И понятно, что этих алжирцев интересует каждый наш шаг.
— Мы это хорошо знаем, — говорит Саид.
— Да! Возможно, нам следовало бы делать еще многое другое, но…
Шарлемань ведет велосипед и перед каждым камнем или краем тротуара приподнимает переднее колесо с совсем уже опавшей шиной.
— Это правда, — отвечает Саид, — делать надо гораздо больше. Вы знаете лучше нас, что вам нужно делать. Каждому — свое…
— Есть люди, которые твердят, что они готовы носить ваши чемоданы… — решительно произносит Шарлемань, усмехаясь. Он замедлил шаг, его не удивило бы, если бы Саид пожал плечами. Но Саид не делает этого, он останавливается и оглядывается — не слышит ли их кто-нибудь.
— Ну, это уж наша забота. Но, сказать по правде, — смеется он в свою очередь, — если бы среди вас оказалось много охотников носить наши чемоданы, вряд ли всем бы нашлась работа. Чемоданов у нас раз-два и обчелся.
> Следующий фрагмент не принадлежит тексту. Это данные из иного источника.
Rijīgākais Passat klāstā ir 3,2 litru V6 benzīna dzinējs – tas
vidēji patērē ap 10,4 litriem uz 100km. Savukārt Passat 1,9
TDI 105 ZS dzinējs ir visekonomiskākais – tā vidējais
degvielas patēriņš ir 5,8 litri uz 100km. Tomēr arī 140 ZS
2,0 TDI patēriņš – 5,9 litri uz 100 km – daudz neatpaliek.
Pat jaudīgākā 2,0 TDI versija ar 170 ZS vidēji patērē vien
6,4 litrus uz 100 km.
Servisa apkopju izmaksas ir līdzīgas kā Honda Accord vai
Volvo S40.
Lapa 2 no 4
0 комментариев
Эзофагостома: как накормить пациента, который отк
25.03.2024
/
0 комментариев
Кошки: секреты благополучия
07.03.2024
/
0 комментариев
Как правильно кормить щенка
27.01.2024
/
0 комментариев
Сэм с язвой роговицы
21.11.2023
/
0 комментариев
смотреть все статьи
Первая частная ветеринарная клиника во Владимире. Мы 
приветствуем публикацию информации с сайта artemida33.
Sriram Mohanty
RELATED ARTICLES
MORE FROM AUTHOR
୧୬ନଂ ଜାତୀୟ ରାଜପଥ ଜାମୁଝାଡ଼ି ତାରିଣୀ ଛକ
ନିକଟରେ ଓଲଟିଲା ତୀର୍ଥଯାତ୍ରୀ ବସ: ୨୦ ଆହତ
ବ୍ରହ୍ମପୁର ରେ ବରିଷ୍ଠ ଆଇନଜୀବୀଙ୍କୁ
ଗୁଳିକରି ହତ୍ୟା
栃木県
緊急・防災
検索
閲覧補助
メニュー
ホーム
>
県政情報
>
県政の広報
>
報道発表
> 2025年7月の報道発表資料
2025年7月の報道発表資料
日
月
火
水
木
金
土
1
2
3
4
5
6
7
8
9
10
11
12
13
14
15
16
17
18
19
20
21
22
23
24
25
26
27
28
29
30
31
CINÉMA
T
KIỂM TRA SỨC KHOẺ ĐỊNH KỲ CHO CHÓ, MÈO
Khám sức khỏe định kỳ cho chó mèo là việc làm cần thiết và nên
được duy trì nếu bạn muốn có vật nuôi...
И он первым шагает дальше.
— Но вы — целый народ, — продолжает он, — а это уже серьезно.
— Зато и ноша у нас тяжелей, — замечает Шарлемань.
— Мы и это понимаем, поверь. Однако, — и странно звучат торжественные слова в его неуверенной французской речи, можно подумать, что у этих слов какой-то иной, новый смысл, словно впервые слышишь их, — однако нет ничего более значительного, чем народ. И для вас это значительное здесь, а для нас — там, далеко, где весь наш народ. Здесь мы всегда были иностранцами. И всегда ими останемся. Особенно теперь, понимаешь?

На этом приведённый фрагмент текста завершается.